* Prompt
Below are the records; copy exactly the lines from the first through the one containing "Dalit Literature", both included, and leave out the pictures.

Stored entries:
====
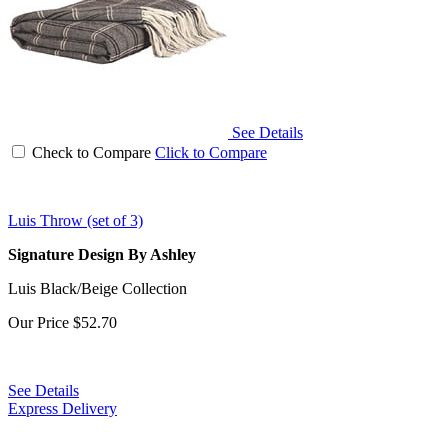
See Details
Check to Compare
Click to Compare
Luis Throw (set of 3)
Signature Design By Ashley
Luis Black/Beige Collection
Our Price
$52.70
See Details
Express Delivery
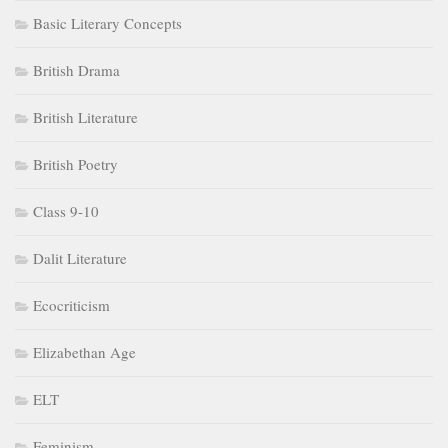
Basic Literary Concepts
British Drama
British Literature
British Poetry
Class 9-10
Dalit Literature
Ecocriticism
Elizabethan Age
ELT
Feminism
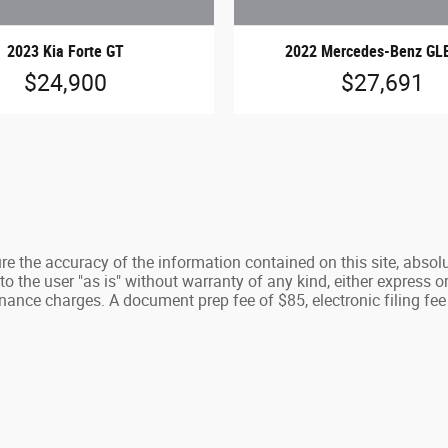
2023 Kia Forte GT
2022 Mercedes-Benz GL
$24,900
$27,691
e the accuracy of the information contained on this site, absolu
 the user "as is" without warranty of any kind, either express or 
nance charges. A document prep fee of $85, electronic filing fee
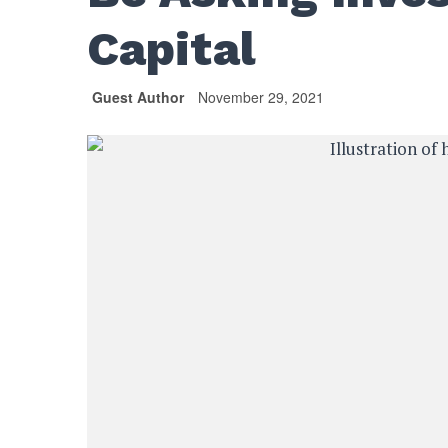
Capital
Guest Author
November 29, 2021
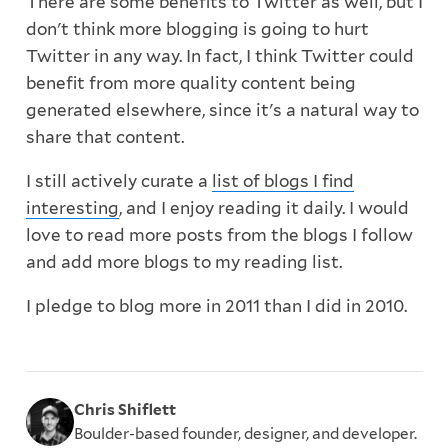
There are some benefits to Twitter as well, but I
don't think more blogging is going to hurt
Twitter in any way. In fact, I think Twitter could
benefit from more quality content being
generated elsewhere, since it's a natural way to
share that content.
I still actively curate a
list of blogs I find
interesting
, and I enjoy reading it daily. I would
love to read more posts from the blogs I follow
and add more blogs to my reading list.
I pledge to blog more in 2011 than I did in 2010.
Chris Shiflett
Boulder-based founder, designer, and developer.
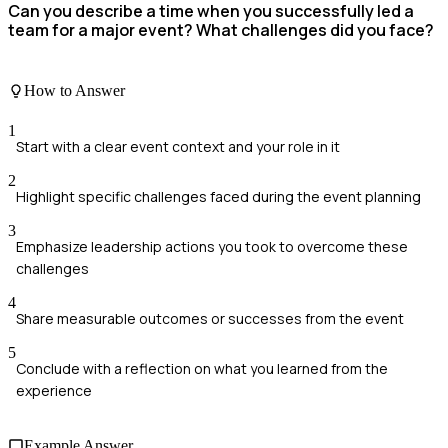
Can you describe a time when you successfully led a
team for a major event? What challenges did you face?
How to Answer
1
Start with a clear event context and your role in it
2
Highlight specific challenges faced during the event planning
3
Emphasize leadership actions you took to overcome these
challenges
4
Share measurable outcomes or successes from the event
5
Conclude with a reflection on what you learned from the
experience
Example Answer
====
* Response to the exercise
See Details
Check to Compare
Click to Compare
Luis Throw (set of 3)
Signature Design By Ashley
Luis Black/Beige Collection
Our Price
$52.70
See Details
Express Delivery
Basic Literary Concepts
British Drama
British Literature
British Poetry
Class 9-10
Dalit Literature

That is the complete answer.